Work instructions -
Print the items word for word from their first line through the line containing "state / province: New South Wales", inclusive, and nothing beyond that line.

Recorded data:
----------

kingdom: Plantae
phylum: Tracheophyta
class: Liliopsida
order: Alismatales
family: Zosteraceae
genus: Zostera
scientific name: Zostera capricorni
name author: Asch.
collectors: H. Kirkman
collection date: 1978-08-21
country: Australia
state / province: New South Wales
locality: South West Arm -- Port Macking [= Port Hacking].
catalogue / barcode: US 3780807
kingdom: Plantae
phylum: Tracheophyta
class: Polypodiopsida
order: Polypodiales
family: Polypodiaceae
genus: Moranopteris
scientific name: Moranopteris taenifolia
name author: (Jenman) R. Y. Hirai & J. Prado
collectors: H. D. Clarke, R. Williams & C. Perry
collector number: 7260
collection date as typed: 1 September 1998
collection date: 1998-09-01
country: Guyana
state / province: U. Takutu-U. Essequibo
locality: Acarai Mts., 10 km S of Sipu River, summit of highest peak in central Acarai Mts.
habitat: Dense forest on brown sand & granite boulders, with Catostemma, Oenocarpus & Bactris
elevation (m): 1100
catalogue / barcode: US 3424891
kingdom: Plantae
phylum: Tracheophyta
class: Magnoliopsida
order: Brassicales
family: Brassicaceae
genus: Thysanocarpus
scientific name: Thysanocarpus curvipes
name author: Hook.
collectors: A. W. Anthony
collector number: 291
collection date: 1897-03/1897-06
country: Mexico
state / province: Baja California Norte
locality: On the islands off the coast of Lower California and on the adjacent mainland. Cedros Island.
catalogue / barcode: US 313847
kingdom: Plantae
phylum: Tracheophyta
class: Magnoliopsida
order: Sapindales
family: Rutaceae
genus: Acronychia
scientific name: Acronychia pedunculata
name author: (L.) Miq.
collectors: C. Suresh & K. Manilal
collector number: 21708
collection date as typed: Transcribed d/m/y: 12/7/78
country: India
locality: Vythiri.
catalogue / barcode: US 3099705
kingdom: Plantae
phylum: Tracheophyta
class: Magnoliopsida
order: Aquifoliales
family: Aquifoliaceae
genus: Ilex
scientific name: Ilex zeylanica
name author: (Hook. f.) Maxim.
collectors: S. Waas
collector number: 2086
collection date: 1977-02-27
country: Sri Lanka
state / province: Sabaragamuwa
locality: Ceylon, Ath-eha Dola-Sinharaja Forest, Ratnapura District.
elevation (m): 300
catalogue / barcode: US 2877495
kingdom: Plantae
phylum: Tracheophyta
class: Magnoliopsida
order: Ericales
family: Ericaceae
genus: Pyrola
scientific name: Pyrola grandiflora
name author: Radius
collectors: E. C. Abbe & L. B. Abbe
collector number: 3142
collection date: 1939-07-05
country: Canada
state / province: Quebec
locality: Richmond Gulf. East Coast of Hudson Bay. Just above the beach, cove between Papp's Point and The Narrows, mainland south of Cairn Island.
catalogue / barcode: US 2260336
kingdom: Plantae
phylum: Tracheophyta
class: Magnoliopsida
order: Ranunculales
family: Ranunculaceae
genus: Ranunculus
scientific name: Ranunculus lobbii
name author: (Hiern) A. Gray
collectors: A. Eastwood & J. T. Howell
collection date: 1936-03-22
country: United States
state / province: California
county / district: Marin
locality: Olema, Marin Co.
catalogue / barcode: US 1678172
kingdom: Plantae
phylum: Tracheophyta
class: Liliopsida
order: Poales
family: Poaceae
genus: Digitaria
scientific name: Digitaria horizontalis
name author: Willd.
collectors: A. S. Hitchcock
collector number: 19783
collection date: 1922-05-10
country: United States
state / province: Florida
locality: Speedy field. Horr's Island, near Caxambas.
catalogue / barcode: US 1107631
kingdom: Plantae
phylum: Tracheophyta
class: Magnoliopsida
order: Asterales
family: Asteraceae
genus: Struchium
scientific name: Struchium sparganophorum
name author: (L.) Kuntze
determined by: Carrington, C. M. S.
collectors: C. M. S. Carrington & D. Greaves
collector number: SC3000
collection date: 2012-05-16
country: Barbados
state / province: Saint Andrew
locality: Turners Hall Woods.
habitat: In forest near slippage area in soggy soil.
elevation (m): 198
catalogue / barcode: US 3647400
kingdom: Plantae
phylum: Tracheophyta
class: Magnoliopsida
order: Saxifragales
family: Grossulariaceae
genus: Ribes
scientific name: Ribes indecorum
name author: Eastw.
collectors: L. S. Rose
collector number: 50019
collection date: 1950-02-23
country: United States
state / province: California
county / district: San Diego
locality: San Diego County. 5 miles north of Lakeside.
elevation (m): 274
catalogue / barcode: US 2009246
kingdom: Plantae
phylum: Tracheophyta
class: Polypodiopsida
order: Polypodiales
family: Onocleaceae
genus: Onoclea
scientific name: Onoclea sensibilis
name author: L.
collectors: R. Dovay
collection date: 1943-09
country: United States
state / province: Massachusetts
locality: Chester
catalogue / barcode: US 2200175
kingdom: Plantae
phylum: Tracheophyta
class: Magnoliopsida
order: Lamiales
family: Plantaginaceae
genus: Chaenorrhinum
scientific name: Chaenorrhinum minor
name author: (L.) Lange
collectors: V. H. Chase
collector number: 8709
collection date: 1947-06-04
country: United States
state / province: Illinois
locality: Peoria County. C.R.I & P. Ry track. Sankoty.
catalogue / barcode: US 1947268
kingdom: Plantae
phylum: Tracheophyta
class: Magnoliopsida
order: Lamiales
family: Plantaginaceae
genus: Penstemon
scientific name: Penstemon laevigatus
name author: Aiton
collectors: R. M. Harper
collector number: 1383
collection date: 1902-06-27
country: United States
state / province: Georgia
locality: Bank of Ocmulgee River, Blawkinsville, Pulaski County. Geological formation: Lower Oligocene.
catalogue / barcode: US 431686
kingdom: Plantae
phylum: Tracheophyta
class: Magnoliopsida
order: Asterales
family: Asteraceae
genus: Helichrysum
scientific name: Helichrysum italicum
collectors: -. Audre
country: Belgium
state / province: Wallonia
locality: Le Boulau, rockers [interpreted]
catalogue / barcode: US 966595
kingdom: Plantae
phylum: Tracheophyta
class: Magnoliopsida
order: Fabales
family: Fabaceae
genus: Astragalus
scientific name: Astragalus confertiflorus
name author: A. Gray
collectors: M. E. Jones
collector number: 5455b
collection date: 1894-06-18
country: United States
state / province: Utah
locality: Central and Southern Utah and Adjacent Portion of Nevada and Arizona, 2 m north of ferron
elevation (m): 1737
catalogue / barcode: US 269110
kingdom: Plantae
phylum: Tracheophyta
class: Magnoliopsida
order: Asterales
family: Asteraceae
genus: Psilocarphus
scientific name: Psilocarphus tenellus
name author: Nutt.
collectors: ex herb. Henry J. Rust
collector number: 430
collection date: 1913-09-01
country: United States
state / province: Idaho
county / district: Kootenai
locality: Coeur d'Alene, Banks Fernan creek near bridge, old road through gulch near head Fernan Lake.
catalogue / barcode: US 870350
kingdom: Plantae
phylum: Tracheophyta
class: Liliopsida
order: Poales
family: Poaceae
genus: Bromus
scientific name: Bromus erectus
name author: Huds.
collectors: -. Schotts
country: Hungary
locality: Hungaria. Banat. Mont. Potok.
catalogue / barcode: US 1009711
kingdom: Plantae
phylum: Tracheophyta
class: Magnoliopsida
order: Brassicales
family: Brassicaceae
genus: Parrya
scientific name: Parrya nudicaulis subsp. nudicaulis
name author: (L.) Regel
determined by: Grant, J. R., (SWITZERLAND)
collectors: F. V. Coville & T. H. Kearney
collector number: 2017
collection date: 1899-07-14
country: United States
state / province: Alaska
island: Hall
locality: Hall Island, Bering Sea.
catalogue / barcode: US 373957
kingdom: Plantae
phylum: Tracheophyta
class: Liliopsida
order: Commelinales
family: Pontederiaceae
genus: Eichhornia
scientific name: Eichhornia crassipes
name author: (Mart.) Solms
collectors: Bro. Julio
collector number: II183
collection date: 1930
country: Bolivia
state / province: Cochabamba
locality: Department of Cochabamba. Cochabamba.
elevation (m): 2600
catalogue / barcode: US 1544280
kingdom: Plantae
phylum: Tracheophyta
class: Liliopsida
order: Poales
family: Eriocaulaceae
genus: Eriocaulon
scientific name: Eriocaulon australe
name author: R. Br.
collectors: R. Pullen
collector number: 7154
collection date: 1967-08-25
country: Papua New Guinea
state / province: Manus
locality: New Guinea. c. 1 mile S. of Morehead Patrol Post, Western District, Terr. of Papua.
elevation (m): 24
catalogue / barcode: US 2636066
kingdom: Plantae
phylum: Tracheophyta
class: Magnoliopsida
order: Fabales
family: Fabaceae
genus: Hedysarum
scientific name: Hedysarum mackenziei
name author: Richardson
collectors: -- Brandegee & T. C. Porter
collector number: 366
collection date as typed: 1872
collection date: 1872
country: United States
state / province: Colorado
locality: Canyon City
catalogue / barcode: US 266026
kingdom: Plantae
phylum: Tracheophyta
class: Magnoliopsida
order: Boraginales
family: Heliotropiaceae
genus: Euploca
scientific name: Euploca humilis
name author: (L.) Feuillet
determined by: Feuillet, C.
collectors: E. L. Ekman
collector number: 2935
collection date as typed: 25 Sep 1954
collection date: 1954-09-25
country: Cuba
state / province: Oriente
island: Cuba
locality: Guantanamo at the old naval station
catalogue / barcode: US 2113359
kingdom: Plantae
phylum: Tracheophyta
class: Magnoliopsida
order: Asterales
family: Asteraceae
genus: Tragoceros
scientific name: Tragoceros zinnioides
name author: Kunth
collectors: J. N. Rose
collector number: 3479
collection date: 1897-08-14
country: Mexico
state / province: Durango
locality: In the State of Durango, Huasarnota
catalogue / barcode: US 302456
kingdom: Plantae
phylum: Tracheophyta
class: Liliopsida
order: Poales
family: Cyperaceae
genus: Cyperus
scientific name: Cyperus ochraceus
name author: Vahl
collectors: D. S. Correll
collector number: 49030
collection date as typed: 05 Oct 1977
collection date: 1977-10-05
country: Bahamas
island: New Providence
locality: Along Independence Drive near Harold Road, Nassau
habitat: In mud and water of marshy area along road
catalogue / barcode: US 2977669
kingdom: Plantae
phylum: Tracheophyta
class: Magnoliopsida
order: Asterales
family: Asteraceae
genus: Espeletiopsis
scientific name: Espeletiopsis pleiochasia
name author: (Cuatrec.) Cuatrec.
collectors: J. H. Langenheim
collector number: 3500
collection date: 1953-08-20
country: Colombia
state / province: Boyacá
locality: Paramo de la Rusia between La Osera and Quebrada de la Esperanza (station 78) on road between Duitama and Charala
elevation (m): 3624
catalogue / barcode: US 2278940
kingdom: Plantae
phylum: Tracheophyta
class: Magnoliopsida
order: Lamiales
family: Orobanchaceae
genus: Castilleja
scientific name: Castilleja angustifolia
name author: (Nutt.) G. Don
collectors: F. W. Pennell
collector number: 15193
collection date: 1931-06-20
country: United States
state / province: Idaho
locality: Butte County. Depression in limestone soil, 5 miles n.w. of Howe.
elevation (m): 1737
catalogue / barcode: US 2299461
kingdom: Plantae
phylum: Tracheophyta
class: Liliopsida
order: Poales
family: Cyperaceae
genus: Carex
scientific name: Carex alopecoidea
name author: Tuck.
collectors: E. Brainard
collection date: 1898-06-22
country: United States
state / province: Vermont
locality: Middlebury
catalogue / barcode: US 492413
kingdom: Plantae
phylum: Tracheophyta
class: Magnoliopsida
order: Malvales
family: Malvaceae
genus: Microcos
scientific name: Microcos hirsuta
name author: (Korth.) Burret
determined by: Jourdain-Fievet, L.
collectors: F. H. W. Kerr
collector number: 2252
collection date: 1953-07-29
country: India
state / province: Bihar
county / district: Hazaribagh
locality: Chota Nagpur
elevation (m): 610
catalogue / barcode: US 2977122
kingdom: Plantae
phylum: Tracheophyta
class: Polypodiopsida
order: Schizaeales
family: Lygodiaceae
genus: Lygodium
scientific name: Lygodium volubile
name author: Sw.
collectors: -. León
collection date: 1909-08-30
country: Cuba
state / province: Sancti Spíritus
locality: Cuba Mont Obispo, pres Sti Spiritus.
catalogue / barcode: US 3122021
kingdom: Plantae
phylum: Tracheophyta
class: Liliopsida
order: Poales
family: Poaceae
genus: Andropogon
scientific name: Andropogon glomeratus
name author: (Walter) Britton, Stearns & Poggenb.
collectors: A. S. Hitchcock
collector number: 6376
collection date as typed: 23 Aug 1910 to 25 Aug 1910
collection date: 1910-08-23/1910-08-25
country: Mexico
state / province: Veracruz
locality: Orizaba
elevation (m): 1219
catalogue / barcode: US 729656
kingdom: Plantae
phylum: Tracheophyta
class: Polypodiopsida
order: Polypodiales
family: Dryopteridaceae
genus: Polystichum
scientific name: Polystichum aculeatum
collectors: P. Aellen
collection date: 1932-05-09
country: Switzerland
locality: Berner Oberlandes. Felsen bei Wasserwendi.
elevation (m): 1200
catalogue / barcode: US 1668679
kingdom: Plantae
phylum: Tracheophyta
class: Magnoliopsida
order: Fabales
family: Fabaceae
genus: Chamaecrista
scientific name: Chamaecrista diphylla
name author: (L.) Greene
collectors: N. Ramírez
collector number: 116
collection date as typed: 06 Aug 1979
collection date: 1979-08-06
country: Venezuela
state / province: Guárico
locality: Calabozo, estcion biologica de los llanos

----------

Written response -
kingdom: Plantae
phylum: Tracheophyta
class: Liliopsida
order: Alismatales
family: Zosteraceae
genus: Zostera
scientific name: Zostera capricorni
name author: Asch.
collectors: H. Kirkman
collection date: 1978-08-21
country: Australia
state / province: New South Wales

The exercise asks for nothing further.